The Literary Life

From the staff of BookSwim.com

Sound and Fury– My English Teacher’s Ghost Redux

As promised, I returned to a certain beloved graphic novel series as my recuperation from a certain piece of classic literature. And again, I’m flashing back to the various English teachers in my life, rolled into one Platonic ideal: a chain-smoking, cynical middle-aged man in a paisley vest, grumbling startlingly insightful comments in a gravely voice.

My brother bought comic books when we were kids. I always liked words better than pictures but I read them when he wasn’t looking: Spawn, Witchblade, Spiderman, X-Men, Superman. Not high literature, but a willing & available avenue of escape during stress. And thus were my thoughts about comics for years to come.

So then, when confronted with a graphic novel masterpiece like Sandman, or Watchmen, or The Dark Knight Returns– part of my brain still can’t process this. I’ll read a stirring masterpiece in this form and I hear myself wondering why I’m taking it seriously. It’s that old prejudice that serious books don’t have pictures. And that terrible phrase ‘graphic novel’ smacks of PCism and euphenism. Oh– you mean a COMIC BOOK? You know, like ARCHIE and BEETLE BAILEY?

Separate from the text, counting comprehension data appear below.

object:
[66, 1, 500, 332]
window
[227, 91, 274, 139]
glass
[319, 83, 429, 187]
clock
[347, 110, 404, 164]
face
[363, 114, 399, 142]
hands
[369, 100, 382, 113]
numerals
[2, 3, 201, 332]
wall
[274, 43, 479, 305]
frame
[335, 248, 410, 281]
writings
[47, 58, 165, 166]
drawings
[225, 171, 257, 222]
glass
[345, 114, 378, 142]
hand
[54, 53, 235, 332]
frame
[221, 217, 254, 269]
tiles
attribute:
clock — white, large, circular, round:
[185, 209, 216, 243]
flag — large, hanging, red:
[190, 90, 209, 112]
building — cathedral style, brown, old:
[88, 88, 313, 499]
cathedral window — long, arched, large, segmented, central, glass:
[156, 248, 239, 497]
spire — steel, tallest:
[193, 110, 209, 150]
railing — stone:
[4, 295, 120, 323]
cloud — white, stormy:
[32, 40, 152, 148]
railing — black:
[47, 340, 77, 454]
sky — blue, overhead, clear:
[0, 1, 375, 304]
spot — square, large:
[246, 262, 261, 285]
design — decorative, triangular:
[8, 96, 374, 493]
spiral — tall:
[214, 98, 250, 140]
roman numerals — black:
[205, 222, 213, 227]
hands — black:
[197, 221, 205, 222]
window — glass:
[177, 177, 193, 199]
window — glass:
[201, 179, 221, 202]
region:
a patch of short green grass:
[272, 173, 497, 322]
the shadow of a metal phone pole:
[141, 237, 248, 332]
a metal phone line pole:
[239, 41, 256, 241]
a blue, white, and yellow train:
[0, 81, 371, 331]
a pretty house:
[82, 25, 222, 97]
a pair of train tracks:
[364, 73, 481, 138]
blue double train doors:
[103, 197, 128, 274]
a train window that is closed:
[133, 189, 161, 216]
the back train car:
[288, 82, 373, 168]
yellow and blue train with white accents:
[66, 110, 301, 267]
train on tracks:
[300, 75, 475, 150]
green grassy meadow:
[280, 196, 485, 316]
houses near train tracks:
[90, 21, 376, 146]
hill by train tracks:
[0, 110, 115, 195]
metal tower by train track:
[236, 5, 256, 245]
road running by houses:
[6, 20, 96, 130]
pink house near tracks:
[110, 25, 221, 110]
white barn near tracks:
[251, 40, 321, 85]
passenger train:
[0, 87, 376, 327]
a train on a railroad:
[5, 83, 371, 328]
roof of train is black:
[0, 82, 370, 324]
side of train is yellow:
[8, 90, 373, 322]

But the authors who deal in this genre see it coming, and in the introduction to Sandman, one of the writers notes that it will be years before academia recognizes the genius and intricacy behind the series, one equal to that found in a Faulkner or Joyce work. And when that happens, he writes, the dissertations will come in, the critical commentary, the articles in peer-reviewed journals.

Read a good graphic novel. See what I mean. Fight the urge to discount a work because of the novelty of its format (we forget that the novel was disregarded as a frivolous format in the nineteenth century, fit for entertainment, certainly not serious literature). Literary genius can be just as strong combined with thoughtful artwork, enhancing and complicating the work instead of rendering it laughable.